== Problem statement ==
All of the lines below are to be transcribed faithfully, with pictures excluded from the copy.

== The data ==

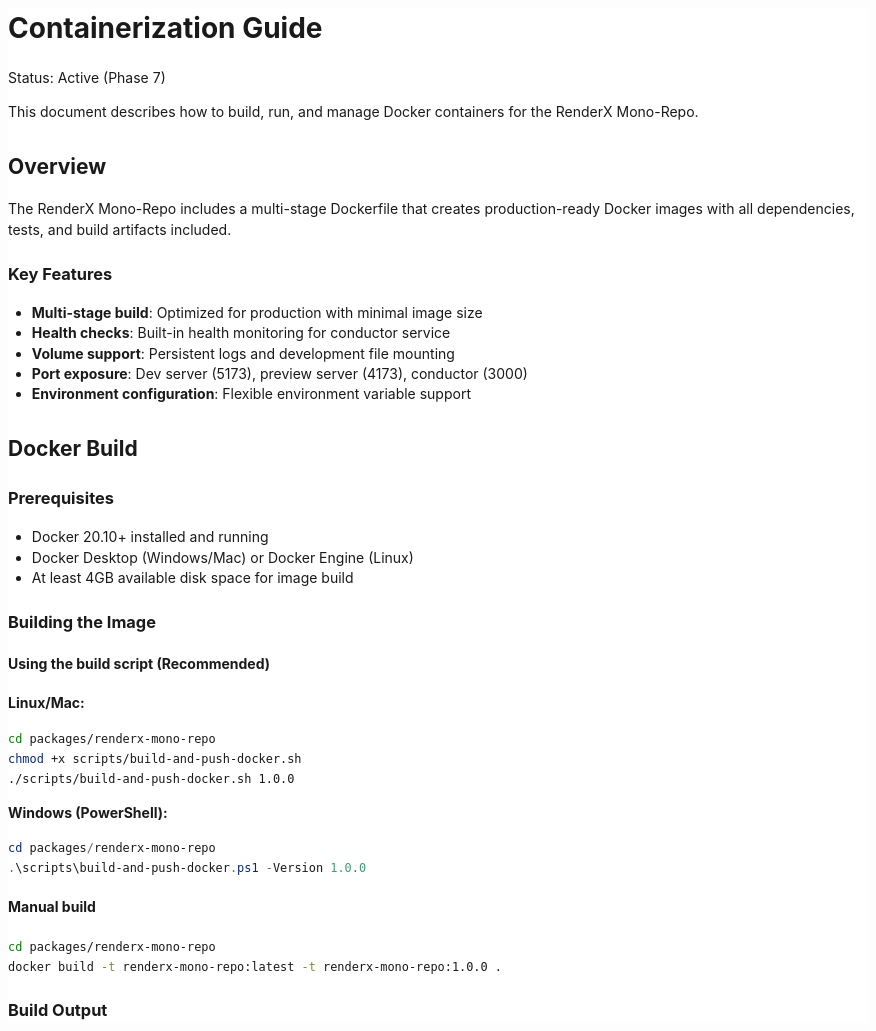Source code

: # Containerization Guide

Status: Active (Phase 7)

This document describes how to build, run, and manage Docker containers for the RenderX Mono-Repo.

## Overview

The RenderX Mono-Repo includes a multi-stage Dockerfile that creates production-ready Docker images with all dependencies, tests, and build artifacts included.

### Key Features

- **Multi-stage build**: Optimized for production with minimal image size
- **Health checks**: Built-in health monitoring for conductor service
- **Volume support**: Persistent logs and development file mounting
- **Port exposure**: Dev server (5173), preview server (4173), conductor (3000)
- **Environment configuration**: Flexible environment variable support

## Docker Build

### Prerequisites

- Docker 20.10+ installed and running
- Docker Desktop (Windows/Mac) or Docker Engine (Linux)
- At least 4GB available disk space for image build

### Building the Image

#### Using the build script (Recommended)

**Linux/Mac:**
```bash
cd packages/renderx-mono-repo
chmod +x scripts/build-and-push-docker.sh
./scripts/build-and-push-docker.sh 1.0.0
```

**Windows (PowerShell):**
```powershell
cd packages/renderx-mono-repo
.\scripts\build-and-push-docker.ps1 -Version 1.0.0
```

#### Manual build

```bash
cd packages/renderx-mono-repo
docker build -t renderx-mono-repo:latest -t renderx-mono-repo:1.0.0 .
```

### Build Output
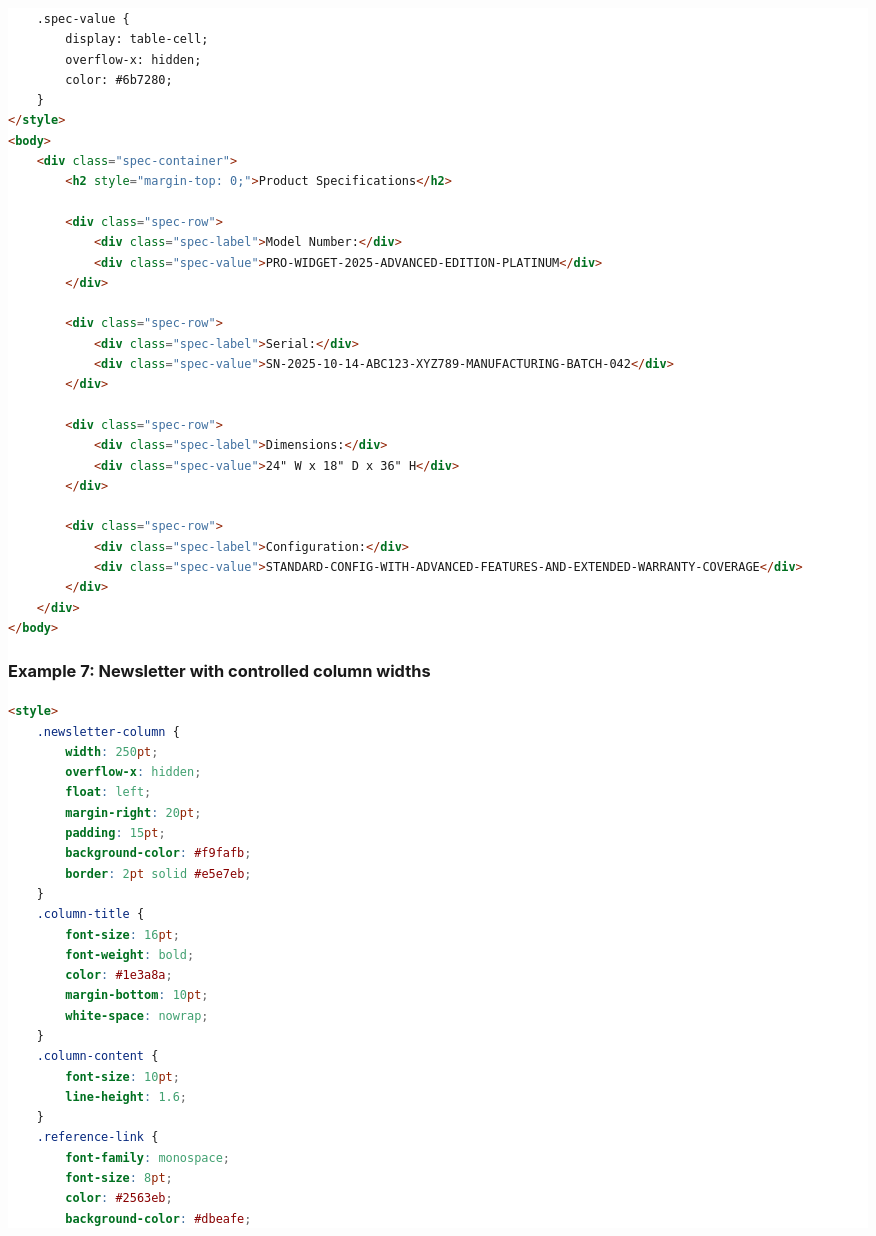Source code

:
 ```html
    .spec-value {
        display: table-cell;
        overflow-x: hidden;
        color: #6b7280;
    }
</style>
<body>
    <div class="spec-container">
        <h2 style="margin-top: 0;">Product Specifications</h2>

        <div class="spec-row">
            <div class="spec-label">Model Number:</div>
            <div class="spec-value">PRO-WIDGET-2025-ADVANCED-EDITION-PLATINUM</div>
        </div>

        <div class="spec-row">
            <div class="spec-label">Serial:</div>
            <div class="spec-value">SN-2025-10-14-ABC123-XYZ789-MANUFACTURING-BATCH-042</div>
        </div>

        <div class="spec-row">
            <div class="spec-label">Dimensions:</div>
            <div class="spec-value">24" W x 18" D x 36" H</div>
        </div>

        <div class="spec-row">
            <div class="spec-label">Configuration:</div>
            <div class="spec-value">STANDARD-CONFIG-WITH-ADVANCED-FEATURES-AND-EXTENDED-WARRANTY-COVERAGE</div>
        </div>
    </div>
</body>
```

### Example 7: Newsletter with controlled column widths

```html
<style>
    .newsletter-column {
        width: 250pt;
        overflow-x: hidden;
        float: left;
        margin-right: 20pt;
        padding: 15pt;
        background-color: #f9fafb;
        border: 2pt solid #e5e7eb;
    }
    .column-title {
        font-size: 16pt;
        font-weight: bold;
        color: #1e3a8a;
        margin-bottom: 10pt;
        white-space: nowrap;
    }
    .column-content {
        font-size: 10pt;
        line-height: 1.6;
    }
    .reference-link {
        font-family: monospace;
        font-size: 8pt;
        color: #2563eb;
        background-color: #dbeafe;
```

== Result ==
Source code

: # Containerization Guide

Status: Active (Phase 7)

This document describes how to build, run, and manage Docker containers for the RenderX Mono-Repo.

## Overview

The RenderX Mono-Repo includes a multi-stage Dockerfile that creates production-ready Docker images with all dependencies, tests, and build artifacts included.

### Key Features

- **Multi-stage build**: Optimized for production with minimal image size
- **Health checks**: Built-in health monitoring for conductor service
- **Volume support**: Persistent logs and development file mounting
- **Port exposure**: Dev server (5173), preview server (4173), conductor (3000)
- **Environment configuration**: Flexible environment variable support

## Docker Build

### Prerequisites

- Docker 20.10+ installed and running
- Docker Desktop (Windows/Mac) or Docker Engine (Linux)
- At least 4GB available disk space for image build

### Building the Image

#### Using the build script (Recommended)

**Linux/Mac:**
```bash
cd packages/renderx-mono-repo
chmod +x scripts/build-and-push-docker.sh
./scripts/build-and-push-docker.sh 1.0.0
```

**Windows (PowerShell):**
```powershell
cd packages/renderx-mono-repo
.\scripts\build-and-push-docker.ps1 -Version 1.0.0
```

#### Manual build

```bash
cd packages/renderx-mono-repo
docker build -t renderx-mono-repo:latest -t renderx-mono-repo:1.0.0 .
```

### Build Output
Source code

:
 ```html
    .spec-value {
        display: table-cell;
        overflow-x: hidden;
        color: #6b7280;
    }
</style>
<body>
    <div class="spec-container">
        <h2 style="margin-top: 0;">Product Specifications</h2>

        <div class="spec-row">
            <div class="spec-label">Model Number:</div>
            <div class="spec-value">PRO-WIDGET-2025-ADVANCED-EDITION-PLATINUM</div>
        </div>

        <div class="spec-row">
            <div class="spec-label">Serial:</div>
            <div class="spec-value">SN-2025-10-14-ABC123-XYZ789-MANUFACTURING-BATCH-042</div>
        </div>

        <div class="spec-row">
            <div class="spec-label">Dimensions:</div>
            <div class="spec-value">24" W x 18" D x 36" H</div>
        </div>

        <div class="spec-row">
            <div class="spec-label">Configuration:</div>
            <div class="spec-value">STANDARD-CONFIG-WITH-ADVANCED-FEATURES-AND-EXTENDED-WARRANTY-COVERAGE</div>
        </div>
    </div>
</body>
```

### Example 7: Newsletter with controlled column widths

```html
<style>
    .newsletter-column {
        width: 250pt;
        overflow-x: hidden;
        float: left;
        margin-right: 20pt;
        padding: 15pt;
        background-color: #f9fafb;
        border: 2pt solid #e5e7eb;
    }
    .column-title {
        font-size: 16pt;
        font-weight: bold;
        color: #1e3a8a;
        margin-bottom: 10pt;
        white-space: nowrap;
    }
    .column-content {
        font-size: 10pt;
        line-height: 1.6;
    }
    .reference-link {
        font-family: monospace;
        font-size: 8pt;
        color: #2563eb;
        background-color: #dbeafe;
```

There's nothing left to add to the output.